## DIRECTIONS FOR THIS TASK
The output has to be the full set of records, reproduced exactly, minus any picture.

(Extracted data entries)
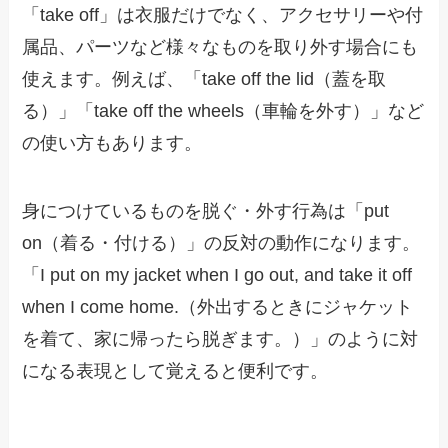
「take off」は衣服だけでなく、アクセサリーや付
属品、パーツなど様々なものを取り外す場合にも
使えます。例えば、「take off the lid（蓋を取
る）」「take off the wheels（車輪を外す）」など
の使い方もあります。
身につけているものを脱ぐ・外す行為は「put
on（着る・付ける）」の反対の動作になります。
「I put on my jacket when I go out, and take it off
when I come home.（外出するときにジャケット
を着て、家に帰ったら脱ぎます。）」のように対
になる表現として覚えると便利です。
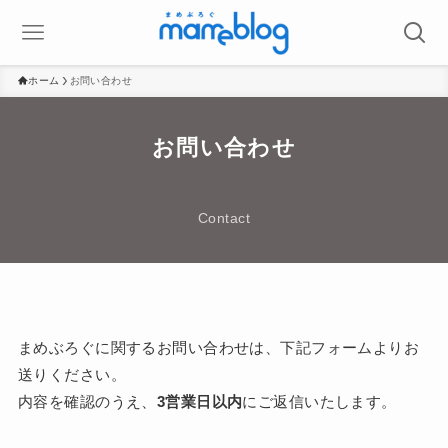
ホーム
お問い合わせ
お問い合わせ
Contact
まめぶろぐに関するお問い合わせは、下記フォームよりお
送りください。
内容を確認のうえ、
3営業日以内
にご返信いたします。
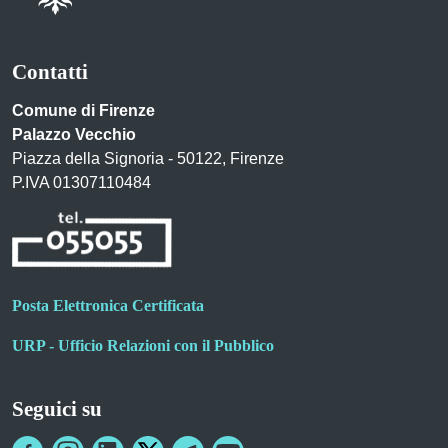
Contatti
Comune di Firenze
Palazzo Vecchio
Piazza della Signoria - 50122, Firenze
P.IVA 01307110484
Posta Elettronica Certificata
URP - Ufficio Relazioni con il Pubblico
Seguici su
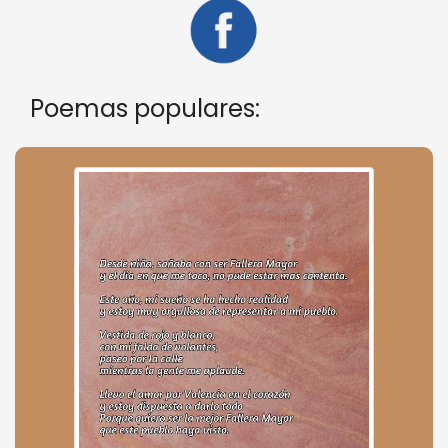
Poemas populares:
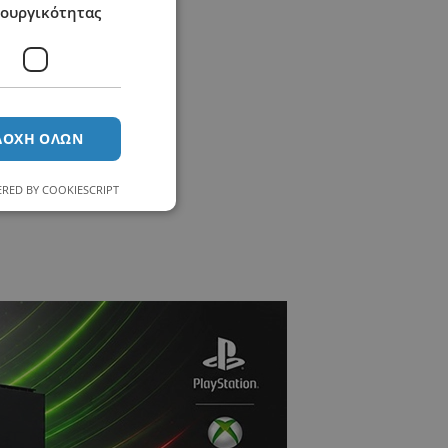
τουργικότητας
ΔΟΧΉ ΌΛΩΝ
RED BY COOKIESCRIPT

## RESPONSE TO THIS EXERCISE
「take off」は衣服だけでなく、アクセサリーや付
属品、パーツなど様々なものを取り外す場合にも
使えます。例えば、「take off the lid（蓋を取
る）」「take off the wheels（車輪を外す）」など
の使い方もあります。
身につけているものを脱ぐ・外す行為は「put
on（着る・付ける）」の反対の動作になります。
「I put on my jacket when I go out, and take it off
when I come home.（外出するときにジャケット
を着て、家に帰ったら脱ぎます。）」のように対
になる表現として覚えると便利です。
ホーム
お問い合わせ
お問い合わせ
Contact
まめぶろぐに関するお問い合わせは、下記フォームよりお
送りください。
内容を確認のうえ、
3営業日以内
にご返信いたします。
Contatti
Comune di Firenze
Palazzo Vecchio
Piazza della Signoria - 50122, Firenze
P.IVA 01307110484
Posta Elettronica Certificata
URP - Ufficio Relazioni con il Pubblico
Seguici su
Poemas populares:
τουργικότητας
ΔΟΧΉ ΌΛΩΝ
RED BY COOKIESCRIPT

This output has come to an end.